Exercise
Reply solely with the number of lines, in the records underneath, that include the word "Tracking".
#### Records shown ####
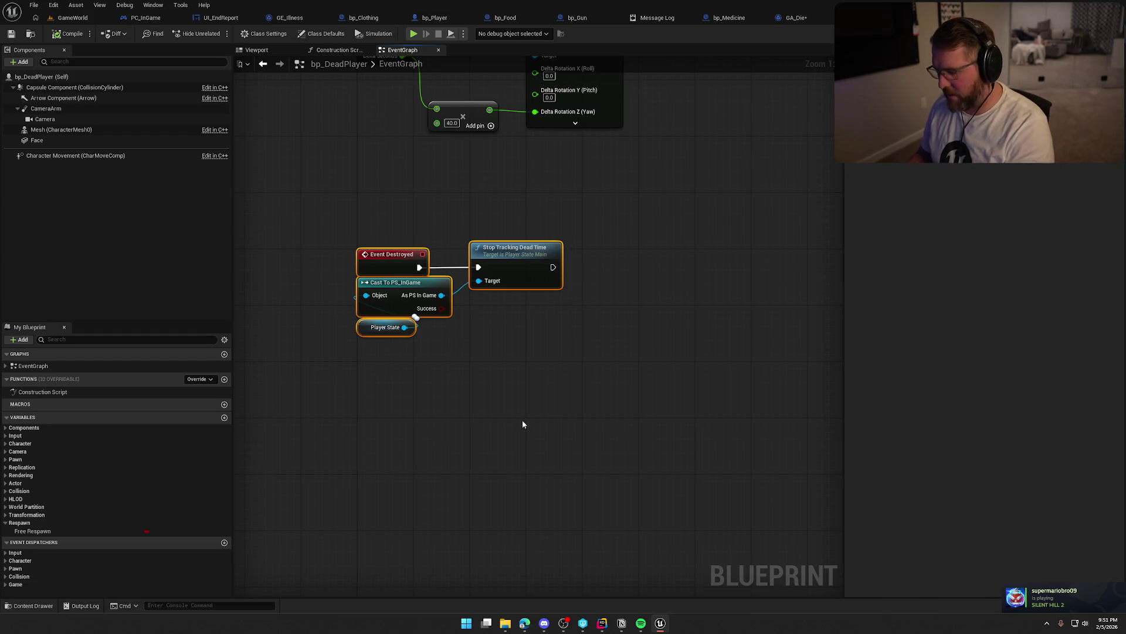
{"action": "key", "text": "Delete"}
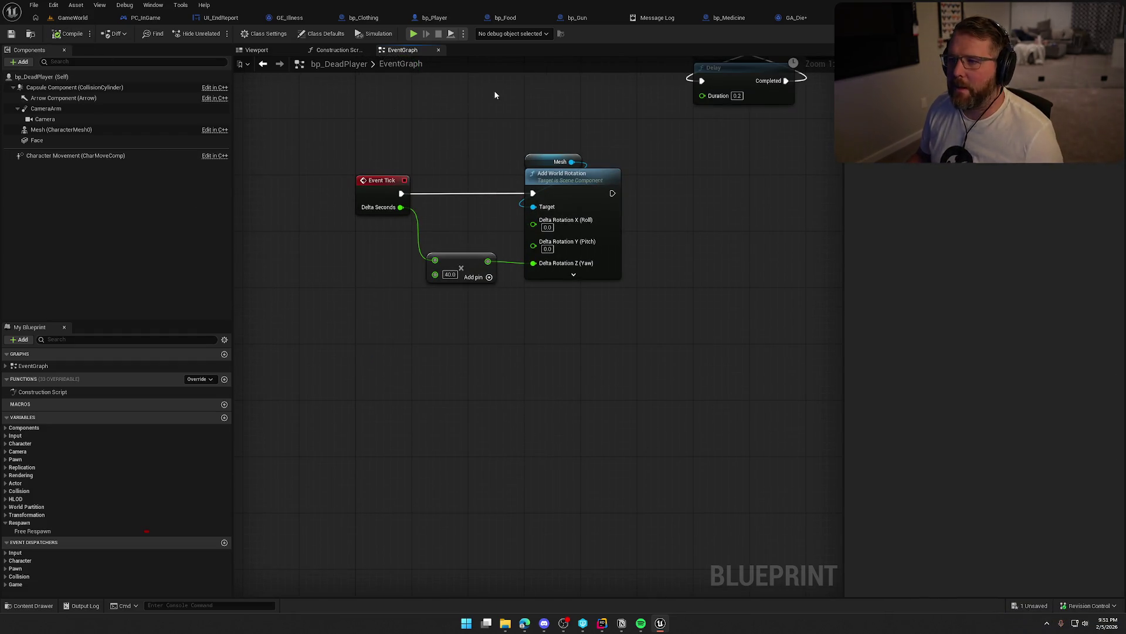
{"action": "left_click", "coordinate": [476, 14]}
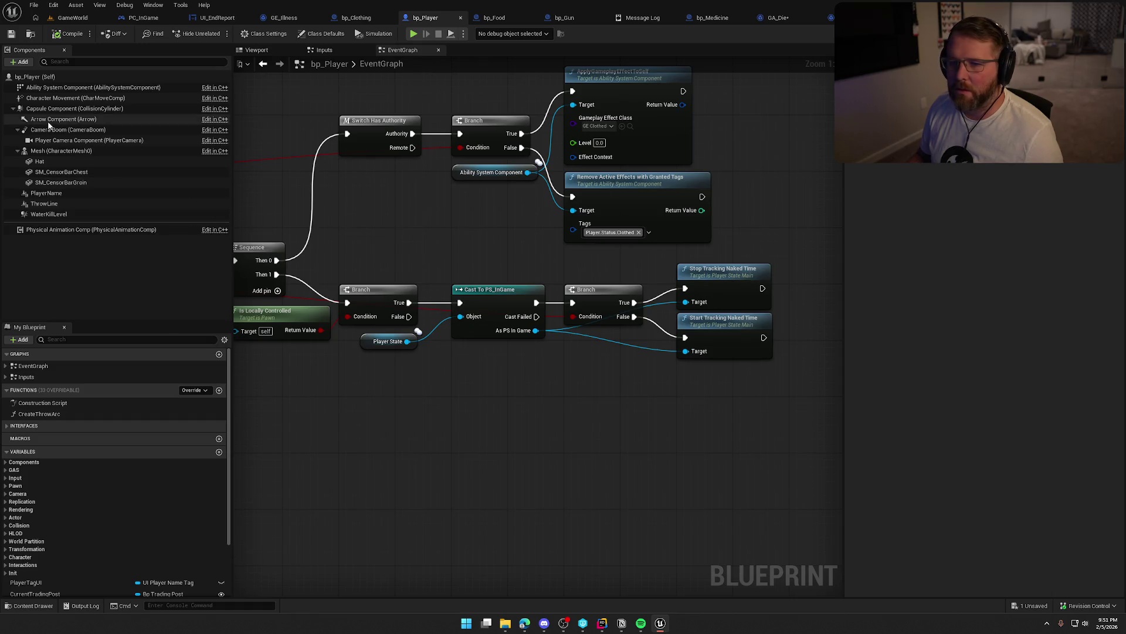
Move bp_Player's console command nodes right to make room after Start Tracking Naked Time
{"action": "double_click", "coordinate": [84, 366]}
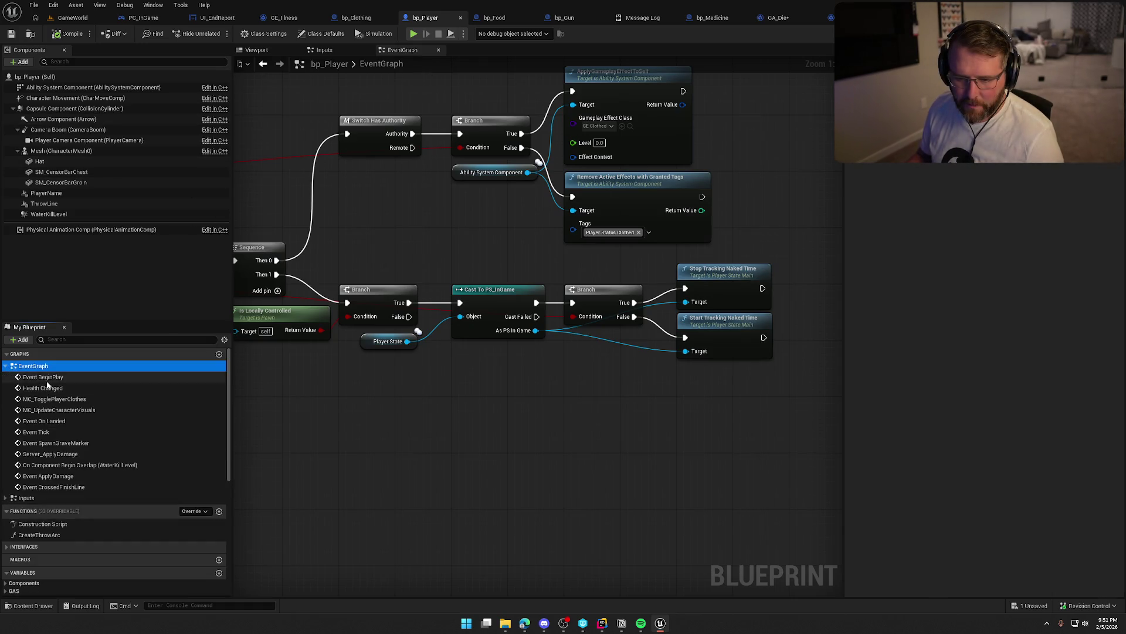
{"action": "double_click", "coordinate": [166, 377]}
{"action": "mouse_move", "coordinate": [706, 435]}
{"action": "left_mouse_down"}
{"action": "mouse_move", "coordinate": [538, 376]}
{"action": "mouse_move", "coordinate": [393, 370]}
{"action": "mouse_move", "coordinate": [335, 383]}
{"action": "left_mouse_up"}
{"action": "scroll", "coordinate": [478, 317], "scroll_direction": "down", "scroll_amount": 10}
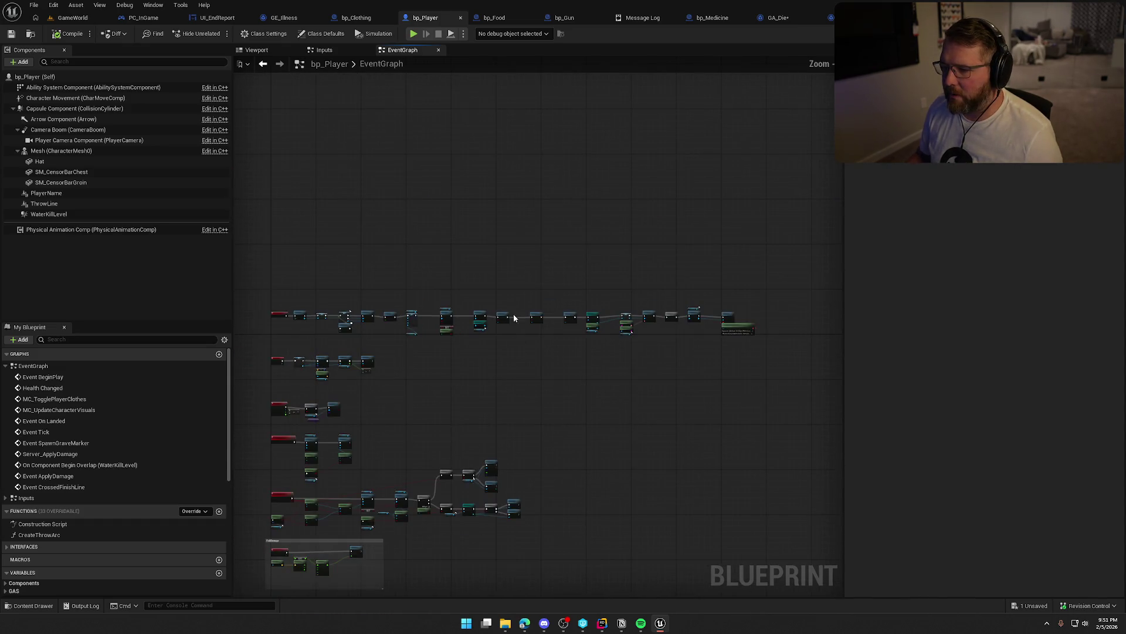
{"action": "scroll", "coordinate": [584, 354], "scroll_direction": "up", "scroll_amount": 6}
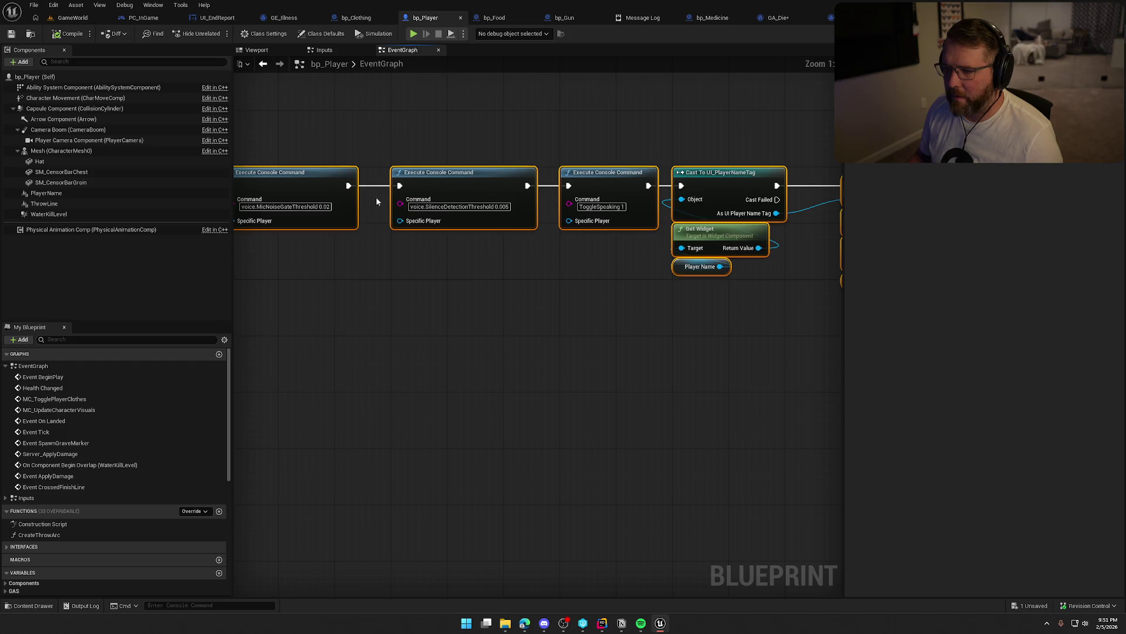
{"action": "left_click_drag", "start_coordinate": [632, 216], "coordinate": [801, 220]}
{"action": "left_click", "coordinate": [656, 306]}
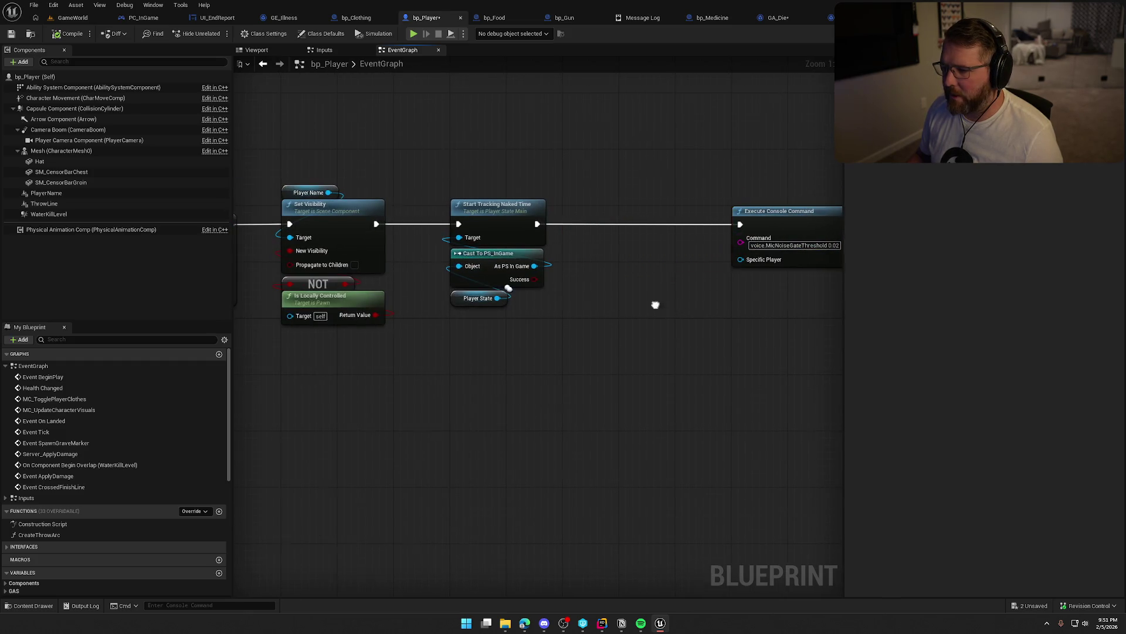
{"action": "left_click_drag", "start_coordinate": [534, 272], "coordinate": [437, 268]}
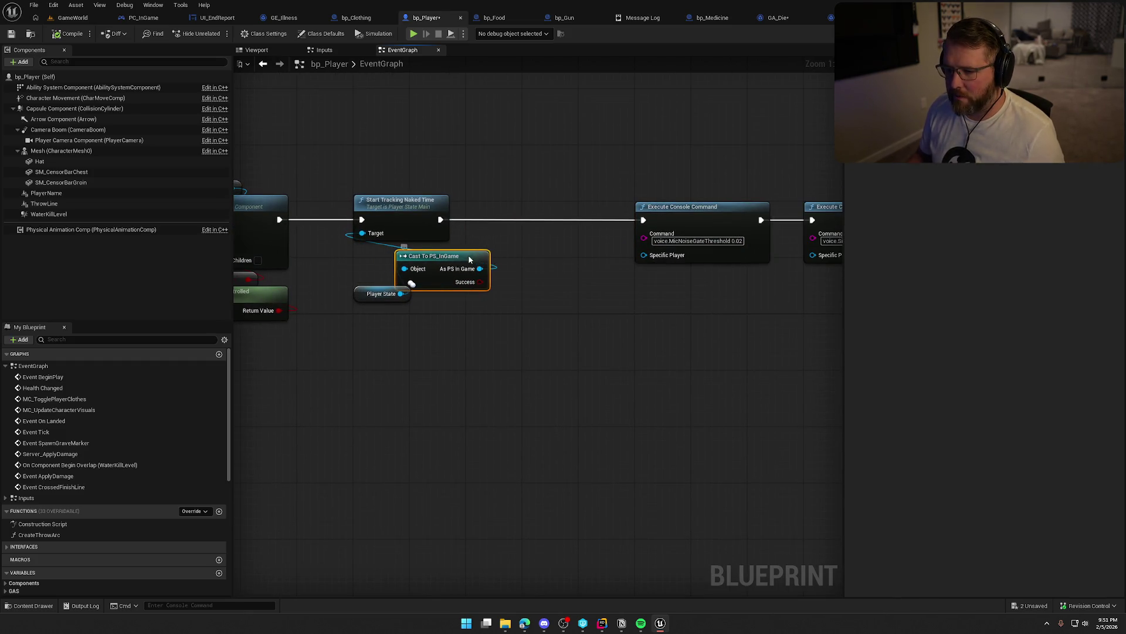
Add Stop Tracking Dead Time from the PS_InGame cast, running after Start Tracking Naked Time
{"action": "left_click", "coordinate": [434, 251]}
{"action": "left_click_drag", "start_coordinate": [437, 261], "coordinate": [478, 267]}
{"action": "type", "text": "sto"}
####
Answer for this exercise
2